A potential bug for multi-GPU training

Question

A potential bug for multi-GPU training

zyushun opened this issue a month ago · comments

Yushun Zhang commented a month ago

Hi,

I found the following strange phenomena when running your code for tinyllama pretraining.

When using multiple GPUs, I got completely different results when running the same code twice. Further, many loss spike occurs. See the example for 2-card training. I use all the default settings except that I shrink the learning rate from 4e-4 to 2e-4 and batchsize from 1024 to 512.

AdamW 2-card: run1

wandb: 🚀 View run at https://wandb.ai/yushunzhang0410/pretrain-tiny-llama-1.1b/runs/83b8yfjz

AdamW 2-card: run2

wandb: 🚀 View run at https://wandb.ai/yushunzhang0410/pretrain-tiny-llama-1.1b/runs/8p6axrgw

Two runs are totally different and the training fails.

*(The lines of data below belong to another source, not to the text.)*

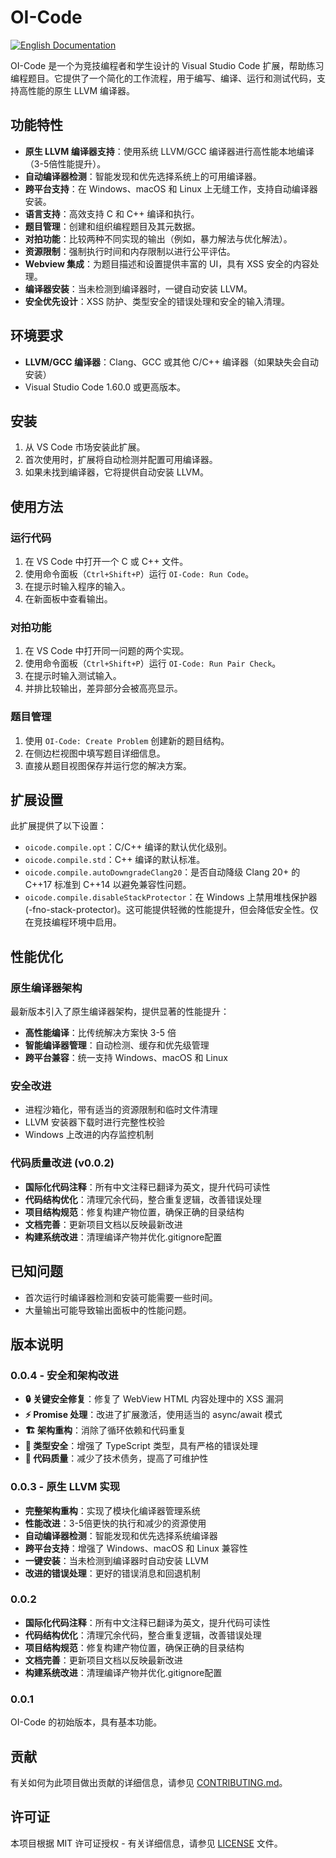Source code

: # OI-Code

[![English Documentation](https://img.shields.io/badge/English-Documentation-blue.svg)](../../README.md)

OI-Code 是一个为竞技编程者和学生设计的 Visual Studio Code 扩展，帮助练习编程题目。它提供了一个简化的工作流程，用于编写、编译、运行和测试代码，支持高性能的原生 LLVM 编译器。

## 功能特性

- **原生 LLVM 编译器支持**：使用系统 LLVM/GCC 编译器进行高性能本地编译（3-5倍性能提升）。
- **自动编译器检测**：智能发现和优先选择系统上的可用编译器。
- **跨平台支持**：在 Windows、macOS 和 Linux 上无缝工作，支持自动编译器安装。
- **语言支持**：高效支持 C 和 C++ 编译和执行。
- **题目管理**：创建和组织编程题目及其元数据。
- **对拍功能**：比较两种不同实现的输出（例如，暴力解法与优化解法）。
- **资源限制**：强制执行时间和内存限制以进行公平评估。
- **Webview 集成**：为题目描述和设置提供丰富的 UI，具有 XSS 安全的内容处理。
- **编译器安装**：当未检测到编译器时，一键自动安装 LLVM。
- **安全优先设计**：XSS 防护、类型安全的错误处理和安全的输入清理。

## 环境要求

- **LLVM/GCC 编译器**：Clang、GCC 或其他 C/C++ 编译器（如果缺失会自动安装）
- Visual Studio Code 1.60.0 或更高版本。

## 安装

1. 从 VS Code 市场安装此扩展。
2. 首次使用时，扩展将自动检测并配置可用编译器。
3. 如果未找到编译器，它将提供自动安装 LLVM。

## 使用方法

### 运行代码

1. 在 VS Code 中打开一个 C 或 C++ 文件。
2. 使用命令面板（`Ctrl+Shift+P`）运行 `OI-Code: Run Code`。
3. 在提示时输入程序的输入。
4. 在新面板中查看输出。

### 对拍功能

1. 在 VS Code 中打开同一问题的两个实现。
2. 使用命令面板（`Ctrl+Shift+P`）运行 `OI-Code: Run Pair Check`。
3. 在提示时输入测试输入。
4. 并排比较输出，差异部分会被高亮显示。

### 题目管理

1. 使用 `OI-Code: Create Problem` 创建新的题目结构。
2. 在侧边栏视图中填写题目详细信息。
3. 直接从题目视图保存并运行您的解决方案。

## 扩展设置

此扩展提供了以下设置：

- `oicode.compile.opt`：C/C++ 编译的默认优化级别。
- `oicode.compile.std`：C++ 编译的默认标准。
- `oicode.compile.autoDowngradeClang20`：是否自动降级 Clang 20+ 的 C++17 标准到 C++14 以避免兼容性问题。
- `oicode.compile.disableStackProtector`：在 Windows 上禁用堆栈保护器 (-fno-stack-protector)。这可能提供轻微的性能提升，但会降低安全性。仅在竞技编程环境中启用。

## 性能优化

### 原生编译器架构
最新版本引入了原生编译器架构，提供显著的性能提升：
- **高性能编译**：比传统解决方案快 3-5 倍
- **智能编译器管理**：自动检测、缓存和优先级管理
- **跨平台兼容**：统一支持 Windows、macOS 和 Linux

### 安全改进
- 进程沙箱化，带有适当的资源限制和临时文件清理
- LLVM 安装器下载时进行完整性校验
- Windows 上改进的内存监控机制

### 代码质量改进 (v0.0.2)
- **国际化代码注释**：所有中文注释已翻译为英文，提升代码可读性
- **代码结构优化**：清理冗余代码，整合重复逻辑，改善错误处理
- **项目结构规范**：修复构建产物位置，确保正确的目录结构
- **文档完善**：更新项目文档以反映最新改进
- **构建系统改进**：清理编译产物并优化.gitignore配置

## 已知问题

- 首次运行时编译器检测和安装可能需要一些时间。
- 大量输出可能导致输出面板中的性能问题。

## 版本说明

### 0.0.4 - 安全和架构改进
- **🔒 关键安全修复**：修复了 WebView HTML 内容处理中的 XSS 漏洞
- **⚡ Promise 处理**：改进了扩展激活，使用适当的 async/await 模式
- **🏗️ 架构重构**：消除了循环依赖和代码重复
- **🎯 类型安全**：增强了 TypeScript 类型，具有严格的错误处理
- **🔧 代码质量**：减少了技术债务，提高了可维护性

### 0.0.3 - 原生 LLVM 实现
- **完整架构重构**：实现了模块化编译器管理系统
- **性能改进**：3-5倍更快的执行和减少的资源使用
- **自动编译器检测**：智能发现和优先选择系统编译器
- **跨平台支持**：增强了 Windows、macOS 和 Linux 兼容性
- **一键安装**：当未检测到编译器时自动安装 LLVM
- **改进的错误处理**：更好的错误消息和回退机制

### 0.0.2
- **国际化代码注释**：所有中文注释已翻译为英文，提升代码可读性
- **代码结构优化**：清理冗余代码，整合重复逻辑，改善错误处理
- **项目结构规范**：修复构建产物位置，确保正确的目录结构
- **文档完善**：更新项目文档以反映最新改进
- **构建系统改进**：清理编译产物并优化.gitignore配置

### 0.0.1
OI-Code 的初始版本，具有基本功能。

## 贡献

有关如何为此项目做出贡献的详细信息，请参见 [CONTRIBUTING.md](./CONTRIBUTING.md)。

## 许可证

本项目根据 MIT 许可证授权 - 有关详细信息，请参见 [LICENSE](LICENSE) 文件。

When simply changing the above settings to single GPU, these issues do not occur. Two runs are mostly the same (with slight difference though) and the loss decreases stably without any spikes.

AdamW 1-card: run 1

wandb: 🚀 View run at https://wandb.ai/yushunzhang0410/pretrain-tiny-llama-1.1b/runs/kdg2qmj8

AdamW 1-card: run 2

wandb: 🚀 View run at https://wandb.ai/yushunzhang0410/pretrain-tiny-llama-1.1b/runs/vh23qd0u

Two runs are mostly the same and the loss decreases stably.

Do you encounter a similar issue? Any idea why?

Luca Antiga · Answer 1 · Tue Apr 30 2024 02:26:01 GMT+0800 (China Standard Time)

Thanks for the report. Can you try:

running without torch.compile (comment this line out https://github.com/Lightning-AI/litgpt/blob/main/litgpt/pretrain.py#L174)
running with torch.compile but on PyTorch 2.3

Thanks a lot for investigating this.

cc @awaelchli for visibility

Yushun Zhang · Answer 2 · Tue Apr 30 2024 10:51:14 GMT+0800 (China Standard Time)

Hi,

I still encounter this issue when using your latest code on github.

four A800-80GB GPU, AdamW, Tinyllama, all default settings. I did not change anything except the data path. I still encounter loss spike which does not exists in single-GPU training.

wandb: 🚀 View run at https://wandb.ai/yushunzhang0410/pretrain-tiny-llama-1.1b-litgpt-version/runs/bhiopo5z

I simply use pip install 'litgpt[all]' to get all the dependencies, as you suggested in the github. I checked your default pretrain.py and find I am using model.compile, with Pytorch 2.3.0. This meets your suggestion "running with torch.compile but on PyTorch 2.3"

What should I do now? Am I the only one encountering this issue? Do you have this issue on your side? I think you can easily reproduce this issue if you git clone + pip install 'litgpt[all]' + run the code (just as I did).

awaelchli · Answer 3 · Tue Apr 30 2024 19:52:27 GMT+0800 (China Standard Time)

Your wandb log metadata suggests you are using lightning 2.2dev, which probably came with an older version of litgpt that you had. You might need this fix for pretraining, so I suggest updating lightning to the latest version first.

Yushun Zhang · Answer 4 · Tue Apr 30 2024 20:29:37 GMT+0800 (China Standard Time)

Hi,

Thanks for your prompt reply.

I think my lightning version is correct. My code is based on a fresh environment created yesterday, where I simply run " pip install 'litgpt[all]' "as you suggested in the github. As confirmed in the "conda list" screenshot below, I am using lightning 2.3.0.dev20240328 .

Any other possible issue?

awaelchli · Answer 5 · Tue Apr 30 2024 20:40:55 GMT+0800 (China Standard Time)

The initialization fix I made was on April 11, so the package you have is still too old. The fix was then cherry-picked into lightning 2.2.2. So I would still update the package.